3. Split authorship cost ~3× single with no quality gain. single $0.97 vs split $2.84 per cell; split's mutation (1.0 vs 0.95) is marginally higher but its EDGE pass is marginally lower (98% vs 100%). An independent test author bought nothing measurable here while roughly tripling cost.

4. Test quality barely moved. Coverage 90–100%, mutation median 0.92, CORE/EDGE 96–100% across every arm — little room for granularity or authorship to separate on these tasks.

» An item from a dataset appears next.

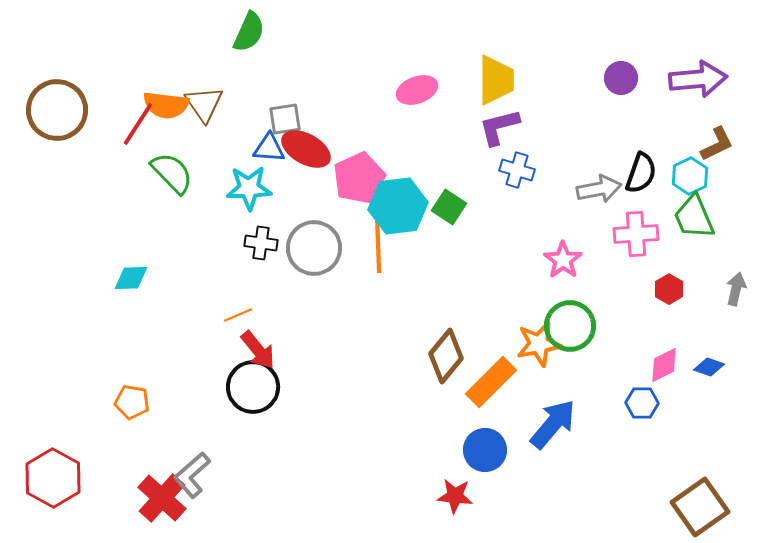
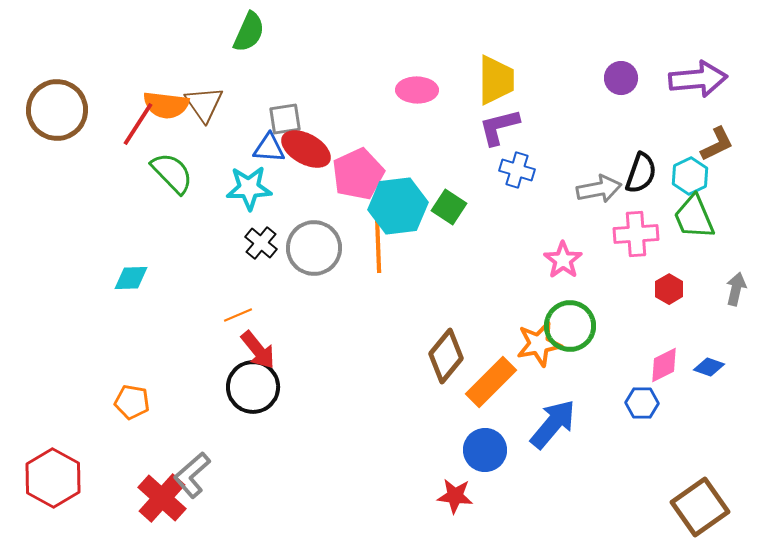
pink ellipse at (417, 90): rotated 21 degrees clockwise
pink pentagon at (359, 178): moved 1 px left, 4 px up
black cross at (261, 243): rotated 32 degrees clockwise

Limitations (read before drawing strong conclusions)¶

Blast conflates change-cost with refactor-churn. Cumulative blast counts the refactoring's own line changes, so refactor arms score "less changeable" partly by construction. The hypothesized payoff — refactoring makes later changes smaller — is swamped by the cleanup churn within a 3-change window and is not separated in this metric. A cleaner test would measure a held-out change made without refactoring, or record change-churn and refactor-churn separately.
Tasks are small and clear-spec. Single-module features where the code is already simple (MI ~75) leave little room for refactoring to improve structure or for coverage/mutation to discriminate. The original premise likely needs larger, multi-file tasks and a longer change horizon (6–10 changes) to surface a payoff.
Four tasks → underpowered for small effects. The unit of inference is the task; four is too few to resolve a ~5% changeability difference (see refactor-granularity-power-analysis.md). The large, consistent effects here (refactor churn, split cost) are real; small ones are not resolvable.
Clear specs only removes the vague-spec edge-inference signal that separated arms in the prior study, so EDGE ≈ CORE here by design.

Recommendation¶

Methodologically, the correction is the headline: treating "tests unchanged during refactoring" as an enforced invariant works, and the harness/ corpus are reusable.
On these tasks, neither refactoring cadence nor split authorship earns its cost. Refactoring small, already-simple modules over a short change horizon adds churn and spend without measurable benefit; split authorship triples cost for no quality gain.
To actually test refactoring's changeability payoff, the next run needs (a) larger multi-file tasks, (b) a longer change chain, and (c) a blast metric that separates refactor-churn from change-churn (or a held-out no-refactor change). Until then this run answers the methodology cleanly and the changeability payoff only weakly.